Partly that’s because of the exorbitant cost of spraying cheatgrass.
The most effective herbicide, Rejuvra, provides enduring protection against cheatgrass, but spraying quickly runs up a steep bill. Woodward used the term “staggering” to describe the per-gallon cost.
“It’s about $1,100 a gallon,” she said.
Largely for that reason, Hot Springs County Weed and Pest District Supervisor Heather Love applied for $9.8 million to treat the Red Canyon Fire scar.

Some spraying is already underway, though there could be years of effort ahead before the restoration work is complete, Woodward said. Spraying blackened ground can be counterproductive, because it can also kill native perennial grasses trying to reestablish. Reseeding can also delay spraying.
“By the time you consider all of that … some of these projects are three or four years before you’ve completed the steps,” Woodward said.

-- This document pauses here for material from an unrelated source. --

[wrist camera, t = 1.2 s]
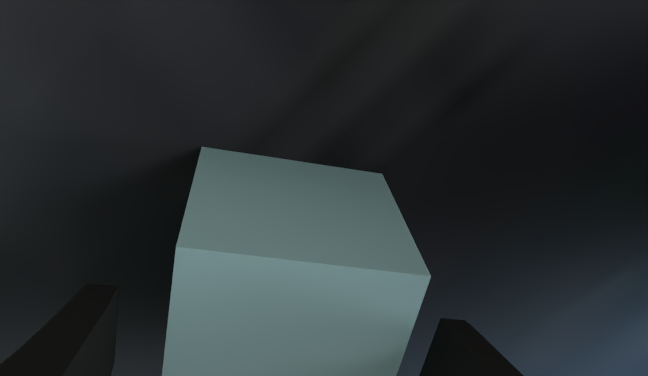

Ultimately, the costly and complex landscape recovery efforts will help ranchers whose cattle and sheep graze within the Red Canyon Fire scar.
Out on the fire scar tour, the stewards of the V Ranch — where the blaze began — recounted confronting the wildfire and their experience helping the landscape heal in the 10 months that have since lapsed.
“Proper grazing is critical,” said Jim Wilson, whose granddaughter, Emme Norsworthy, will become the family’s fifth generation overseeing the ranch.

“The BLM is right,” Wilson said about the need to rest rangelands from grazing after wildfires, motioning to his own federal allotment. “That country will probably not get grazed for two more years. We’re gonna let it grow up, let it go to seed.”
Wilson was sanguine about Red Canyon Fire’s long-term impact on his ranch and adjoining allotments. The blaze could actually do some good for wildlife and cattle alike, he said.
“All old sagebrush is not good,” Wilson said. “They’ve got to have new sagebrush, they’ve got to have forbs.”
But to ensure the land’s productivity, Wilson, weed and pest professionals, the BLM, and others will have to make sure that cheatgrass doesn’t take over.
Ian Tator, the Wyoming Game and Fish Department’s statewide terrestrial habitat manager, spoke to how thresholds of invasive grass cover can make or break the habitat for mule deer. Cheatgrass coverage greater than 10% can cause the struggling ungulate species to avoid an area; 20% coverage can trigger habitat abandonment.
“We want to work really hard to not let it get to that point,” Tator said.